I quit that job because I couldn't stand it, too much pretending, fake stuff for me. And now I am back to my old introverted self.


----------



## minimized (Nov 17, 2007)

Surprised you'd even be able to get the job.

Then you'd either adapt or die.


----------



## The Phantom Pain (Oct 6, 2010)

Every job is "reserved for extroverts" these days. You have to force it if you don't want to starve to death or end up on the streets.


----------



## blueidealist26 (Dec 16, 2012)

I had a job where I had to fake being much more extroverted than I am (I'm probably a bit less introverted than many on here, but still fall on the introverted side of the spectrum) and I could do the job but found it exhausting to put on a "stage personality."


----------



## Steppingwolf (Mar 23, 2014)

*My Personal Experience about This*

Everybody is different, so it really will depend on the person. I can only speak from my own personal experience. I got a promotion a few years ago and managed the department of a company I am still employed to, though I have had to take a Leave of Absence.

Over time, the company expanded, and my role took on more and more responsibilities. Though it was tough at first, I did well, but recently I have reached my breaking point.
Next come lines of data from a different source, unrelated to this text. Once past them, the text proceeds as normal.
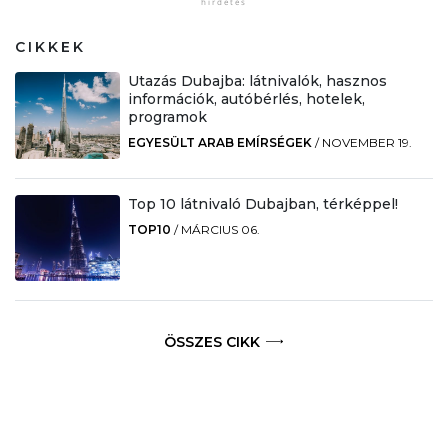
CIKKEK
Utazás Dubajba: látnivalók, hasznos
információk, autóbérlés, hotelek,
programok
EGYESÜLT ARAB EMÍRSÉGEK
/
NOVEMBER 19.
Top 10 látnivaló Dubajban, térképpel!
TOP10
/
MÁRCIUS 06.
ÖSSZES CIKK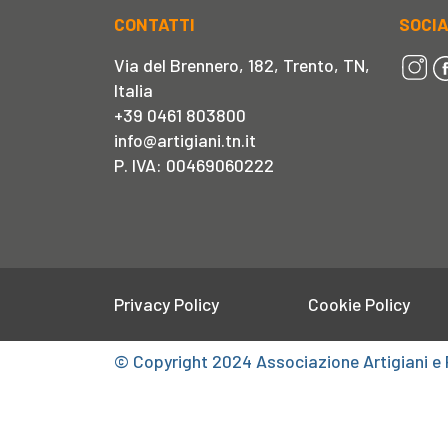
CONTATTI
SOCI
Via del Brennero, 182, Trento, TN,
Italia
+39 0461 803800
info@artigiani.tn.it
P. IVA: 00469060222
Privacy Policy
Cookie Policy
© Copyright 2024 Associazione Artigiani e 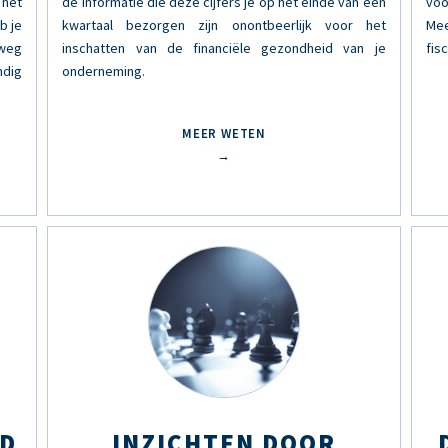
 het
de informatie die deze cijfers je op het einde van een
voo
b je
kwartaal bezorgen zijn onontbeerlijk voor het
Mee
 weg
inschatten van de financiële gezondheid van je
fis
dig
onderneming.
MEER WETEN
→
ID
INZICHTEN DOOR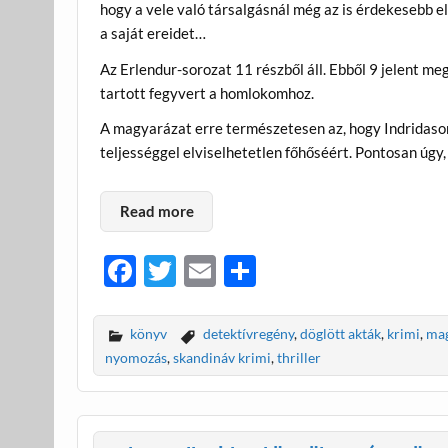
hogy a vele való társalgásnál még az is érdekesebb e
a saját ereidet…
Az Erlendur-sorozat 11 részből áll. Ebből 9 jelent 
tartott fegyvert a homlokomhoz.
A magyarázat erre természetesen az, hogy Indridaso
teljességgel elviselhetetlen főhőséért. Pontosan úgy,
Read more
F
T
E
O
ac
w
m
ss
e
itt
ail
za
könyv
detektívregény
,
döglött akták
,
krimi
,
ma
b
er
m
nyomozás
,
skandináv krimi
,
thriller
o
e
o
g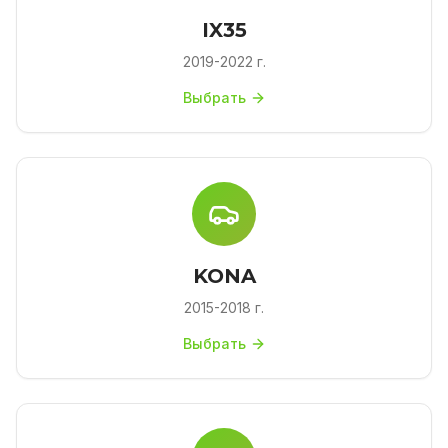
IX35
2019-2022 г.
Выбрать
KONA
2015-2018 г.
Выбрать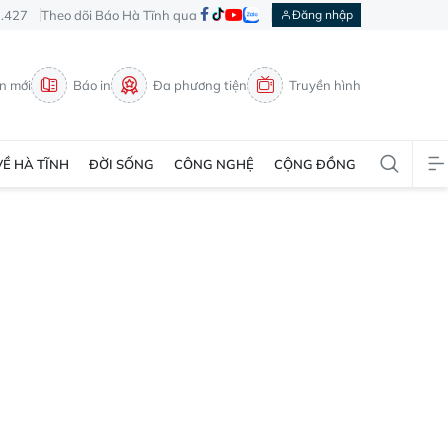
3.427
Theo dõi Báo Hà Tĩnh qua
Đăng nhập
in mới
Báo in
Đa phương tiện
Truyền hình
VỀ HÀ TĨNH
ĐỜI SỐNG
CÔNG NGHỆ
CỘNG ĐỒNG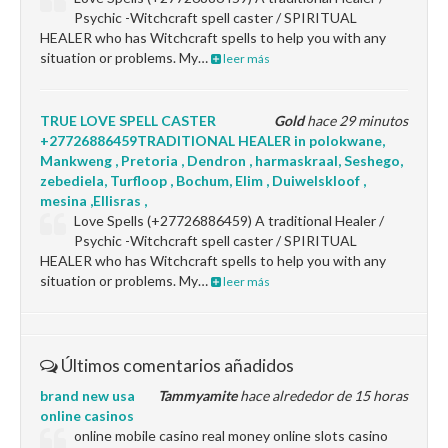
Psychic -Witchcraft spell caster / SPIRITUAL
HEALER who has Witchcraft spells to help you with any
situation or problems. My…
leer más
TRUE LOVE SPELL CASTER
Gold
hace 29 minutos
+27726886459TRADITIONAL HEALER in polokwane,
Mankweng , Pretoria , Dendron , harmaskraal, Seshego,
zebediela, Turfloop , Bochum, Elim , Duiwelskloof ,
mesina ,Ellisras ,
Love Spells (+27726886459) A traditional Healer /
Psychic -Witchcraft spell caster / SPIRITUAL
HEALER who has Witchcraft spells to help you with any
situation or problems. My…
leer más
Últimos comentarios añadidos
brand new usa
Tammyamite
hace alrededor de 15 horas
online casinos
online mobile casino real money online slots casino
I was constantly having to socially interact, set up meetings, lead in decisions and having to represent my department at company meetings. When the company was smaller it was hard for me, and just became tougher as the company grew.

I would advise this person to take smaller steps, because just jumping into what you've outlined could become a major set-back, a real confidence killer.


----------



## Tone (Oct 12, 2012)

The person would break down & lose the job & have to apply for disability, because the person is both highly inhibited and anxious from profoundly different neurochemistry & the person is forced into loneliness with no friends, no affection, no human touch with a life that is destroyed into constant suffering.


----------



## Tone (Oct 12, 2012)

Steppingwolf said:


> Everybody is different, so it really will depend on the person. I can only speak from my own personal experience. I got a promotion a few years ago and managed the department of a company I am still employed to, though I have had to take a Leave of Absence.
> 
> Over time, the company expanded, and my role took on more and more responsibilities. Though it was tough at first, I did well, but recently I have reached my breaking point. I was constantly having to socially interact, set up meetings, lead in decisions and having to represent my department at company meetings. When the company was smaller it was hard for me, and just became tougher as the company grew.
> 
> I would advise this person to take smaller steps, because just jumping into what you've outlined could become a major set-back, a real confidence killer.


We dont need any of this talk about smaller steps -- what we need is things that work for a person in constant torture. Like to allow GHB and opioids, to allow drugs that are effective, and to have a different society where ALL people have a lover who mutually support each other in goodness & light

anything else is just making things up because theres no solution for torture & suffering.


----------



## hall665 (Mar 15, 2014)

I agree with taking smaller steps, if possible. Going from 0 to 60 probably would not help this person, so it'd help if you started at a position where there was more like 20-40 percent interaction.

Also, if the person can focus on some aspect of the job they particularly like (even if it's just getting a good, steady paycheck), then that can really help with adaptability.


----------



## TheLastDreamer (Mar 27, 2014)

I have the same problem. 

I grew up dreaming that one day I would become a Fashion Designer. My worst nightmare was becoming a programmer or a coder...and that is what I have become. And I am terribly bad at it    Everything was forced upon me by Parents, relatives, etc.. They dictated my life and I had no other choice but to be dependant on them.

My job involves meetings, group discussions, analysis, coding skills... and I have none of these. I consider myself a wallflower. I have been told that I have good communication skills but I hardly communicate with anyone in my workplace. I am not social either. I can pass a day off without even uttering a single word. It doesn't matter anymore.

I assume that people think of me as being rude and unfriendly because I don't make eye contact with them and pass them by without looking at their face and telling a 'Hi'. But the truth is....i want to but just can't look up at others faces :/ When I do, I am overcome with shock and I panic and my words get mixed up. So I avoid people.


I don't know the exact reason why I became like this. Maybe it could be because I grew up in an unhappy, violent home (I can't remember the time when my parents never fought or argued -_-). Or maybe because my parents never supported my decisions. Or maybe because we always moved places and never really talked to the neighbours. 

I wish something happens to me..like I fall from the cliff accidentlly and everything ends..forever!!!!!!!!!!


----------